Unfortunately this trend has spread all over the country. The remedy to these problems, Doxiadis suggests, is a matter of political will, of adopting steady and concrete policies. “The benefits of tourism should not only be seen in . terms of profits. Tourism should be judged by politicians as the driving force that can instigate decentralization and regional development.
Because of tourism a large number of people have remained on the islands and on their native soil,” he said. Signs of patriotism, in the best sense of the term, can often be found in his words. Indeed, no matter how much Doxiadis has traveled or studied abroad, he has remained deeply Greek. His taste for food is definitely Greek, and for coffee, too. “He likes the eastern Mediterranean cuisine kokkinisto,” a friend says. As for music, he is a fervent fan of traditional ‘Greek music. Hatzidakis is his favorite.
Since Doxiadis has been president of EOT for only six months, tour operators and hotel managers think it is too soon to conclude whether he will succeed in setting the foundations for better opportunities in their sector. But they seem optimistic. After all he is “one of us”, they say.

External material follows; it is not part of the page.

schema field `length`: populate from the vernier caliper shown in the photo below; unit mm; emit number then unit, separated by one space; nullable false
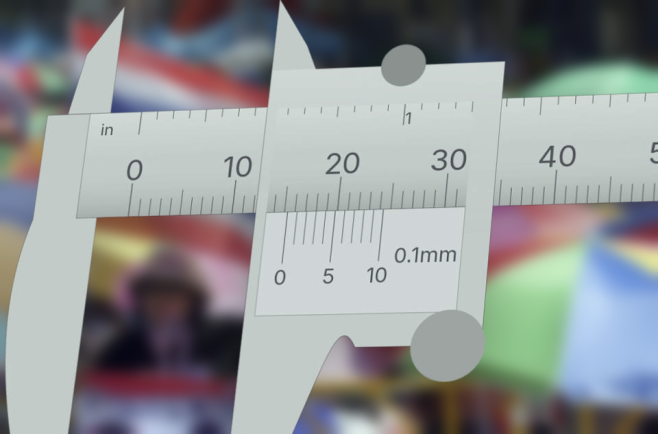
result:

Aristotelis Divanis, president of the Hellenic Chamber of Hotels and owner of the large Divani hotel chain, said of Doxiadis: “He is deeply involved in the tourism business, and he has as well the sort of background which makes his appointment appear to be the right choice. Doxiadis is a decent man, who knows well when to hold back and uses his words thoughtfully and cautiously.” Such qualities would appear essential when confronting bureaucracy. Some tour operators fear Doxiadis may be more inclined to support the hotel business since “it is his own territory” than other facets of tourism. Doxiadis denies this: “It is by means of the experience I have gained in the hotel business that I manage to strike a balance, when it comes io support various tourism sectors.”

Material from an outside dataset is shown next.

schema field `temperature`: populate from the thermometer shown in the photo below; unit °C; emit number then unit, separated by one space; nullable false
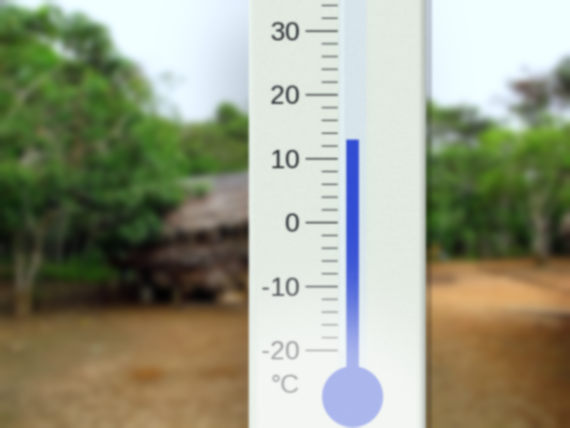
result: 13 °C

Others in tourism appear less optimistic about whether Doxiadis will be given the chance to carry it off. They reason that his post is a political · appointment and general elections are due in less than a year. “Time is running short for him to make his mark,” they say. They might be right. Past experience has shown that the EOT president is sometimes appointed by the government of the day, without regard of the holder’s ties to tourism. Taking a look around Doxiadis’ office at EOT, one has little doubt the place lacks his personal touch. The furniture has been there long before his appointment. A showcase exhibiting copies of ancient items from Greek museums is clearly placed there by the organization rather than its president, underlining how impermanent this position has always been. His predecessor, Kostas Pylarinos, only lasted two years before removal to another political post. Tourism professionals welcome Doxiadis’ appointment. “Very rarely have we seen an EOT president who was so familiar with tourism,” many said.
But Doxiadis has his critics too. They say “he has not mastered the art of managing.” This makes his new post vulnerable to government pressure. Others are more positive: “He is bound to work out the shortcomings of a state-run and rather sluggish organization.”
If Greece is the land ‘chosen by the gods’ perhaps its attractions will be more apparent with a man chosen by the tourist industry at the helm of an organization vital to the national economy.